• Problem to work on: Report every line below that contains the word "plus".

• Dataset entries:
_ _ _

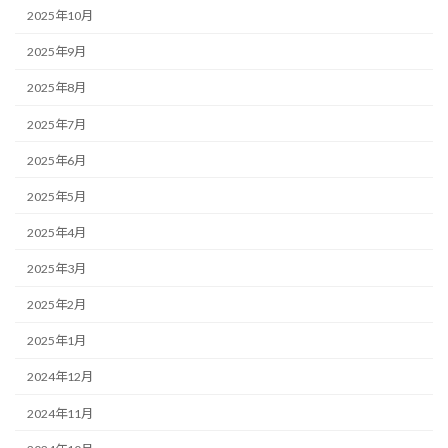
2025年10月
2025年9月
2025年8月
2025年7月
2025年6月
2025年5月
2025年4月
2025年3月
2025年2月
2025年1月
2024年12月
2024年11月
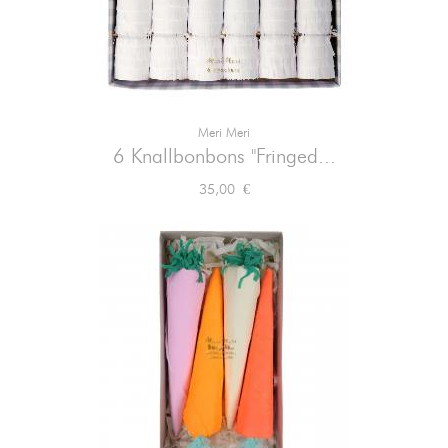
Meri Meri
6 Knallbonbons "Fringed...
Preis
35,00 €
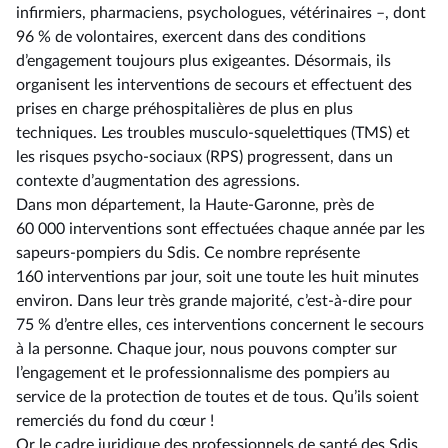
infirmiers, pharmaciens, psychologues, vétérinaires –, dont
96 % de volontaires, exercent dans des conditions
d’engagement toujours plus exigeantes. Désormais, ils
organisent les interventions de secours et effectuent des
prises en charge préhospitalières de plus en plus
techniques. Les troubles musculo-squelettiques (TMS) et
les risques psycho-sociaux (RPS) progressent, dans un
contexte d’augmentation des agressions.
Dans mon département, la Haute-Garonne, près de
60 000 interventions sont effectuées chaque année par les
sapeurs-pompiers du Sdis. Ce nombre représente
160 interventions par jour, soit une toute les huit minutes
environ. Dans leur très grande majorité, c’est-à-dire pour
75 % d’entre elles, ces interventions concernent le secours
à la personne. Chaque jour, nous pouvons compter sur
l’engagement et le professionnalisme des pompiers au
service de la protection de toutes et de tous. Qu’ils soient
remerciés du fond du cœur !
Or le cadre juridique des professionnels de santé des Sdis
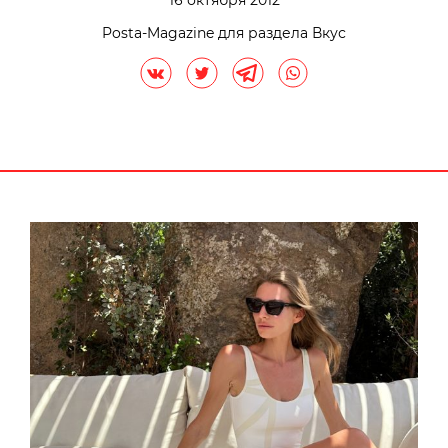
16 октября 2012
Posta-Magazine для раздела Вкус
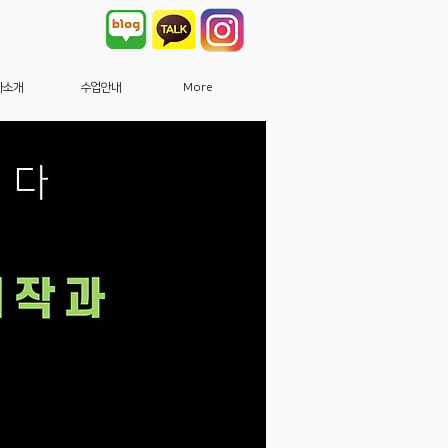
사소개
수업안내
More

_ _ _

• Solved problem:
d’engagement toujours plus exigeantes. Désormais, ils
prises en charge préhospitalières de plus en plus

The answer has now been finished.